I tried to suppress my giggles, but I couldn’t. James was working on the other tire until he heard my laughter and noticed that his usually talkative brother had absolutely nothing to say.  He saw the newly renovated 4way, and we all chuckled.

All in all, it was a fun afternoon. We worked hard, but we had all had a good time simply enjoying one another’s company.  It means so much to me that James respects me enough to gently teach me how to participate in the projects that he takes on. In our marriage, we have been intentionally focusing on establishing the “we” first.

Since we each brought three into the marriage, this means that we have six little people who all think that they should be the first priority in our lives.  The last months have consisted of us gently yet firmly teaching and showing the children that the following are our priorities: 1st, our faith and love for God. 2nd, we the parents are a team; and we will function in unity and love. 3rd, we love our children so much that we will teach them that their choices have consequences. 4th, we want to love others around us as we have been loved.
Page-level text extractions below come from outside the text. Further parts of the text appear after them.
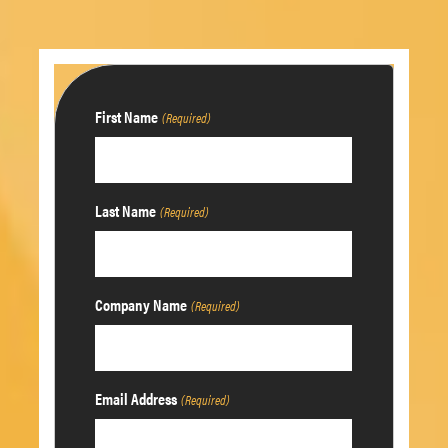
First Name
(Required)
Last Name
(Required)
Company Name
(Required)
Email Address
(Required)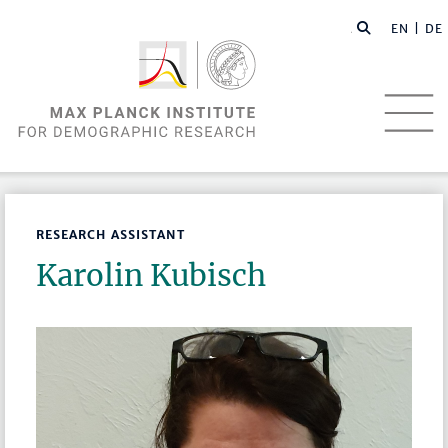
EN |
DE
RESEARCH ASSISTANT
Karolin Kubisch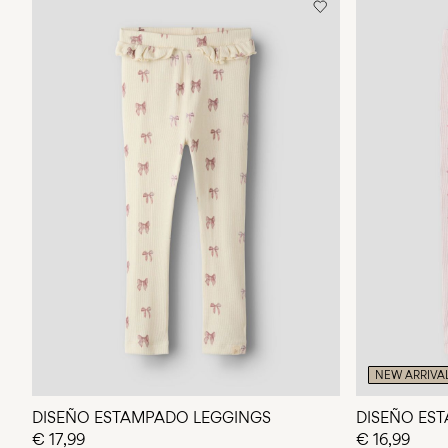
NEW ARRIVA
DISEÑO ESTAMPADO LEGGINGS
DISEÑO ES
€ 17,99
€ 16,99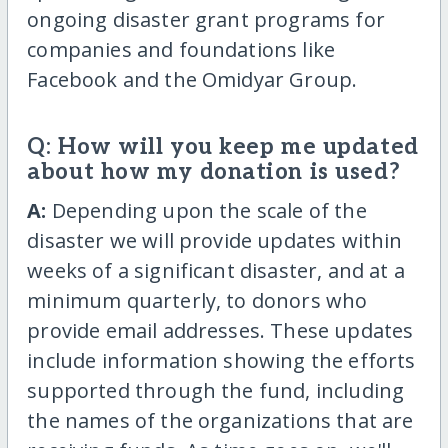
ongoing disaster grant programs for
companies and foundations like
Facebook and the Omidyar Group.
Q: How will you keep me updated
about how my donation is used?
A:
Depending upon the scale of the
disaster we will provide updates within
weeks of a significant disaster, and at a
minimum quarterly, to donors who
provide email addresses. These updates
include information showing the efforts
supported through the fund, including
the names of the organizations that are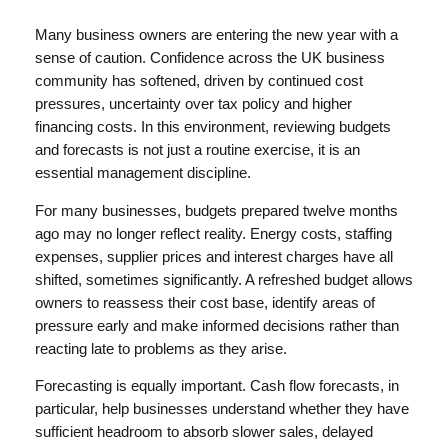
Many business owners are entering the new year with a
sense of caution. Confidence across the UK business
community has softened, driven by continued cost
pressures, uncertainty over tax policy and higher
financing costs. In this environment, reviewing budgets
and forecasts is not just a routine exercise, it is an
essential management discipline.
For many businesses, budgets prepared twelve months
ago may no longer reflect reality. Energy costs, staffing
expenses, supplier prices and interest charges have all
shifted, sometimes significantly. A refreshed budget allows
owners to reassess their cost base, identify areas of
pressure early and make informed decisions rather than
reacting late to problems as they arise.
Forecasting is equally important. Cash flow forecasts, in
particular, help businesses understand whether they have
sufficient headroom to absorb slower sales, delayed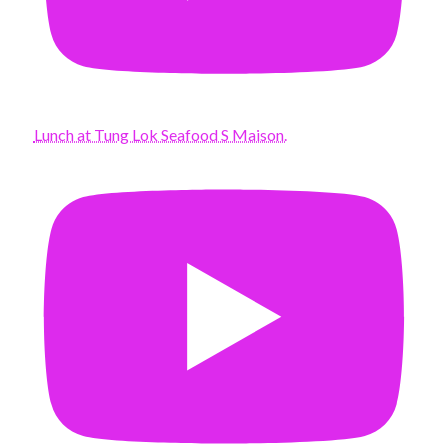
Lunch at Tung Lok Seafood S Maison.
Adjustments aren’t always easy and repairs don’t always go as planned.  We have hit some snags along the way, and we have our moments when we lose our cool, and maybe even *gasp* we’ve muttered an expletive or two…or five.  (Not in a way that demeans each other or attacks each other or insults, but as a means of describing a crappy situation.)  Overall, my hope is that someday, we can giggle together over our mishaps and eventually wear them as a “badge of honor”.